Why lay aside the circling gold that once as king I wore?
I wore it proudly once when I rode down to battle’s shore.
My men and I would kill the Sea-Wolves come across the sea
For we would fight or we would die. And none of us would flee.
So armed we: fought for kith and home. My warriors and me.
The Sea-Wolves beached their longships down upon our windswept sands
We awaited them with spears and swords and sharpened battle-brands.
So we charged those fair-haired devils with their cold eyes of sky-blue
And we cut them down to the last man: their battle-chief I slew
Their blood mixing with the ocean-sea: I had sworn this day they’d rue.
We won. We gathered up our dead and burnt their boats ashore
But that rarely did deter them: other ships would come with more.
Yet we celebrated victory within my gathering-halls
Then we dressed the stones and built again our outworks and our walls
While our scouts were out, patrolling: looking for their next landfalls.
Next summer – Sea-Wolves struck again, in large and well-armed bands
With more axes in their shield-wall than I had swordsmen in my lands.
Others joined them from the south – they meant to soak my lands with gore
Overthrow my forts for good so we could hinder them no more
So we struck our forges, sharpened swords, and armed us for the war.
They marched on by Thor and Odin. And we cursed their heathen gods.
By the Blood of Christ we waylaid them by heather and by sod.
In the night we played at ambush: hit them hard before we ran
And our arrows sore beset them as we killed them all we can.
Yet still in place of those we killed marched many another man.
Well, we manned the wall and barred the gates. The lookout raised a shout
For the Sea-Wolves came that morning and they ringed us round about.

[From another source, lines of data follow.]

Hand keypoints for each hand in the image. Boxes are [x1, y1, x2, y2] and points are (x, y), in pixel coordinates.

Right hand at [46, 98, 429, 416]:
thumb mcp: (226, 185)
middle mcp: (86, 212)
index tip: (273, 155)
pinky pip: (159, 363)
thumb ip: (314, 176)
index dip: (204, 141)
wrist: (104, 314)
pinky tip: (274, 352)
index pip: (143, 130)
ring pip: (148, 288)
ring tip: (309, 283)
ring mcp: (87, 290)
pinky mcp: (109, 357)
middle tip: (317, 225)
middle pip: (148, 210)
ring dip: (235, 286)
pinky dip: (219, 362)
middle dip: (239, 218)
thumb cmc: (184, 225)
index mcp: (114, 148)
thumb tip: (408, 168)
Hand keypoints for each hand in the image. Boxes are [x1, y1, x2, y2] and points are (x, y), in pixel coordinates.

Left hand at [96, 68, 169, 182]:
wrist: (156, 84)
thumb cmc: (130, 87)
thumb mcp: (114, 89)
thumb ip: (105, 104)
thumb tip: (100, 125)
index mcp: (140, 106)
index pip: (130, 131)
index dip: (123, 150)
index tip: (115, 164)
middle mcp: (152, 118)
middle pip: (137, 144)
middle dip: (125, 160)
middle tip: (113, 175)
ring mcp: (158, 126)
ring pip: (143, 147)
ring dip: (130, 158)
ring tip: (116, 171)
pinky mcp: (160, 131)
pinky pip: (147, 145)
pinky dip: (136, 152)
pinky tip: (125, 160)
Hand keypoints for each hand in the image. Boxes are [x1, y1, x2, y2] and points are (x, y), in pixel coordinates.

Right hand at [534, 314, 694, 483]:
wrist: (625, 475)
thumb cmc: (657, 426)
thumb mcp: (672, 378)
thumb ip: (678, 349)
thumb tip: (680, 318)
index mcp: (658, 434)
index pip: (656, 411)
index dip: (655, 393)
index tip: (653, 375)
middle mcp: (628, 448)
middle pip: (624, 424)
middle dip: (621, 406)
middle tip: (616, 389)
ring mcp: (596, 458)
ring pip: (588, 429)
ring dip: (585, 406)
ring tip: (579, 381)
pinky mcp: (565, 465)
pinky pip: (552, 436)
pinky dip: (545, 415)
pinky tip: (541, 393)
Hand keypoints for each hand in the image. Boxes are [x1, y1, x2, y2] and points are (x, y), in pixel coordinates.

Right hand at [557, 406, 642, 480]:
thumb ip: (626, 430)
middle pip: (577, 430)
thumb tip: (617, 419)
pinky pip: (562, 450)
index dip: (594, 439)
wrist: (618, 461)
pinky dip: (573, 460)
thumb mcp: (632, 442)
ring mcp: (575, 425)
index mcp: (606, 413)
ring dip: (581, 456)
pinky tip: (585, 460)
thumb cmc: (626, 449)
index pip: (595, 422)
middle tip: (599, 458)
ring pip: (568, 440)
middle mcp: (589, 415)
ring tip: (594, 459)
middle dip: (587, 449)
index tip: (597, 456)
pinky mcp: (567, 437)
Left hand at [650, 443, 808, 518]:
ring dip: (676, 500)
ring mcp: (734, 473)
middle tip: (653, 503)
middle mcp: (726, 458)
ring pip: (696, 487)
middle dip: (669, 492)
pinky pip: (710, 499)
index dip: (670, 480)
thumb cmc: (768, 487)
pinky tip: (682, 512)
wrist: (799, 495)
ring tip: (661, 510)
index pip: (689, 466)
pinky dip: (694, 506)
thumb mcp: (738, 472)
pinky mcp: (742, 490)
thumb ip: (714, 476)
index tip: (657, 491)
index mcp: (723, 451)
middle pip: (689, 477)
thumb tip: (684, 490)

Then they charged us with grim fury: they would stand atop our walls –
So we slew them without mercy. But too few were made to fall.
They triumphed and overran us. Then they butchered one and all.
They killed us all. Us all? Alas! For only I survived
Me – they left for dead. Two days gone past before my soul revived.
Then I crawled from out beneath a pile of corpses lately slain
Gagging from my thirst. In every body fiber soared my pain
For those curséd dogs had sorely slashed my fleshly mortal frame.
I’ll be revenged! Or so I thought. From then I lived to die
Having only killed as many as I could. So reasoned I.
As I nursed my hate that winter, grief pervaded all my heart
And I numbly mourned my wife, my boy: whom death had wrenched apart.
One day I raged. The next I grieved. Each torment stung my smart.
But by the spring, I’d had enough. I bathed within the stream
And I washed my hate away. That night, arising in a dream
I could see my son, and my love too: upon a farther shore
At some distance, they called to me. Again the love I bore
Flooded me. We’d reunite one day. Yes, truly – I was sure.
They’re dead? They live! They live! And this in a far better place
Where my Saviour does protect them by His mercy and His grace.
So I hobble round my hermitage, I kneel before my shrine
And my falling tears in my last years show forth new faith sublime
That rests on Jesu only. Father take me! My life: Thine!